The success of ransomware gangs has spurred a significant trend of professionalisation amongst cyber criminals where different groups develop specialised services to offer one another, according to a new report from WithSecure.
The firm highlights the current dominance of multi-point extortion ransomware groups, which employ several extortion strategies at once – usually both encryption to prevent access to data and stealing data to leak publicly – to pressure victims for payments.
According to an analysis of over 3,000 data leaks by multi-point extortion ransomware groups, organisations in the US were the most common victims of these attacks, followed by Canada, the UK, Germany, France, and Australia. Taken together, organisations in these countries accounted for three-quarters of the leaks included in the analysis.
The research suggests that the construction industry is among the most impacted and accounted for 19% of the data leaks. Automotive companies, on the other hand, only accounted for about 6%. A number of other industries sat between the two due to ransomware groups having different victim distributions, with some families targeting one or more industry disproportionately to others.

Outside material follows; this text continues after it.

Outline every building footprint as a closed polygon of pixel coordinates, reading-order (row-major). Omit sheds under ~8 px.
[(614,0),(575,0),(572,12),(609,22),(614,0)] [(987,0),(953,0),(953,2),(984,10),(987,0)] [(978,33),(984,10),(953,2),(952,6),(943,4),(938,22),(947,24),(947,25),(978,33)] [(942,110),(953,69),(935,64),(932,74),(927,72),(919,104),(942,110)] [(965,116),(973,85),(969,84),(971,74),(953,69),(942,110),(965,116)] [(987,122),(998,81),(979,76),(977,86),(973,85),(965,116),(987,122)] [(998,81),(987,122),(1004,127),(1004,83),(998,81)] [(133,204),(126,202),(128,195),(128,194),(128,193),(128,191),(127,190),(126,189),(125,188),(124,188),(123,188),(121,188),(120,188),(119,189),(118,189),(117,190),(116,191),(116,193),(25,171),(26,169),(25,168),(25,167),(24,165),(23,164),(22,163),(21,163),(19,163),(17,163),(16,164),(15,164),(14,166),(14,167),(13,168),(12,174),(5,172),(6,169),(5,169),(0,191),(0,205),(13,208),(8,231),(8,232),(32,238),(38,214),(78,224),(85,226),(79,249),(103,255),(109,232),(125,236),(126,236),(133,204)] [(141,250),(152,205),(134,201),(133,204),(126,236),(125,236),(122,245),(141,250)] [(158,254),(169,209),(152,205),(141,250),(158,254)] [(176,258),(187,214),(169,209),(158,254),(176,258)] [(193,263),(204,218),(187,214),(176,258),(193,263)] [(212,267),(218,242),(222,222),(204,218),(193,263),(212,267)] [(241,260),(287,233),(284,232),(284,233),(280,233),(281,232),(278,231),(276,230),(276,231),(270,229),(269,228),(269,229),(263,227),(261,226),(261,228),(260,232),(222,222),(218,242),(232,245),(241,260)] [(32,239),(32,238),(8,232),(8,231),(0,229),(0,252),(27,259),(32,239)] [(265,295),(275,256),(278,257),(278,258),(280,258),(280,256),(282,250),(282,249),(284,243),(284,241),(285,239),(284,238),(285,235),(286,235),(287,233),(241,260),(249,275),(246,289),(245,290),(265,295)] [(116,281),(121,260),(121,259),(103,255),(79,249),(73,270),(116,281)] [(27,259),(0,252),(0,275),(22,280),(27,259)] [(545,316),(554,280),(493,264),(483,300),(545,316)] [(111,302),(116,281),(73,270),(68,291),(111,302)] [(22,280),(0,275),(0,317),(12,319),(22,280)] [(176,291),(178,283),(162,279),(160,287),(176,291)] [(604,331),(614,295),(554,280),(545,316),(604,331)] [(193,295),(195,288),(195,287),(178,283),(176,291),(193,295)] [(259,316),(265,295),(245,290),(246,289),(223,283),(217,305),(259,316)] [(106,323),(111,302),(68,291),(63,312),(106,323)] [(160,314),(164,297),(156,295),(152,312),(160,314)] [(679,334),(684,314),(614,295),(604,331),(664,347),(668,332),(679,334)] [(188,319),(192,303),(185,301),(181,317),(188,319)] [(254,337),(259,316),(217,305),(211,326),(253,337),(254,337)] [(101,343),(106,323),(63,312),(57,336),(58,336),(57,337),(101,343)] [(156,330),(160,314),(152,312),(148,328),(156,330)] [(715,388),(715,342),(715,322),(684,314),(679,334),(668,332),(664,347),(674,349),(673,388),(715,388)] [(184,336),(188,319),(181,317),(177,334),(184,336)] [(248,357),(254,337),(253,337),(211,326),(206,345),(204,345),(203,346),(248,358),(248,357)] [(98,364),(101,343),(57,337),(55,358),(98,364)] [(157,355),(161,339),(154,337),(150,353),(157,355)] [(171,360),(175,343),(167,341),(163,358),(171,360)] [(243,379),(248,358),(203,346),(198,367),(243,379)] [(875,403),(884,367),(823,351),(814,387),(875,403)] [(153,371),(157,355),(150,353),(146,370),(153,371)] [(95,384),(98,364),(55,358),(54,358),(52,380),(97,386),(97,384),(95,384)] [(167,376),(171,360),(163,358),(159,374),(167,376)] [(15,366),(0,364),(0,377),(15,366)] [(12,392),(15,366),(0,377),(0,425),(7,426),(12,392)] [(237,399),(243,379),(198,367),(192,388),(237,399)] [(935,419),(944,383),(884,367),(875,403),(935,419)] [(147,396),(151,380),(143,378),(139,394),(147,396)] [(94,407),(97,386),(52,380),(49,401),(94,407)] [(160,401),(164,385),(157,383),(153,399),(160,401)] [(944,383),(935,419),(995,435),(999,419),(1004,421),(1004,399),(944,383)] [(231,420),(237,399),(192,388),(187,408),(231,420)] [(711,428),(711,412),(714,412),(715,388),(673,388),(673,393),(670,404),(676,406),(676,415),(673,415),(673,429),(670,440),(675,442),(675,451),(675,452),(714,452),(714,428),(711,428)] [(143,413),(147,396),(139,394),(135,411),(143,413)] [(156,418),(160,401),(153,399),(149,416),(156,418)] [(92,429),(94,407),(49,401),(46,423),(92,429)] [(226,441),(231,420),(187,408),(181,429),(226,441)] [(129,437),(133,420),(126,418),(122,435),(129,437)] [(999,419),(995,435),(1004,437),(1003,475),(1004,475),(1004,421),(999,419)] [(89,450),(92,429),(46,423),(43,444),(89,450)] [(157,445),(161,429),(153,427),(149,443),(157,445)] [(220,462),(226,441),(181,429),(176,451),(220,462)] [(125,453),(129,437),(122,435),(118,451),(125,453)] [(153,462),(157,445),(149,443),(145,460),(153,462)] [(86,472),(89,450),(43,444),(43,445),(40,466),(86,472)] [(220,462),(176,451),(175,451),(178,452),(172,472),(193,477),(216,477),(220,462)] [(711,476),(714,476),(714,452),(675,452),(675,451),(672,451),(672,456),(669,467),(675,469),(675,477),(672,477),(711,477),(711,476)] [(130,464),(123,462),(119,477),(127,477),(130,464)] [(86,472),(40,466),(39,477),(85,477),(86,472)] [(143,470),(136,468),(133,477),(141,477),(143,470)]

Stephen Robinson, senior threat intelligence analyst at WithSecure, said: “In pursuit of a bigger slice of the huge revenues of the ransomware industry, ransomware groups purchase capabilities from specialist e-crime suppliers, in much the same way that legitimate businesses outsource functions to increase their profits. This ready supply of capabilities and information is being taken advantage of by more and more cyber threat actors, ranging from lone, low-skilled operators, right up to nation state APTs. Ransomware didn't create the cyber crime industry, but it has really thrown fuel on the fire.”
In one notable example highlighted in the report, WithSecure investigated an incident that involved a single organisation compromised by five different threat actors, each with different objectives and representing a different type of cyber crime ‘service’. According to the report, this trend makes the expertise and resources to attack organisations accessible to lesser-skilled or poorly resourced threat actors. The report predicts that it is likely that the number of attackers and size of the cyber crime industry will both grow in the coming years.
Time West, head of threat intelligence at WithSecure, added: “We often talk about the damage ransomware attacks cause to the victims. Less attention is paid to how ransom payments provide additional resources to attackers, which has encouraged the professionalisation trend described in the report. Near-term, we’re likely to see this changing ecosystem shape the resources and type of attacks facing defenders.”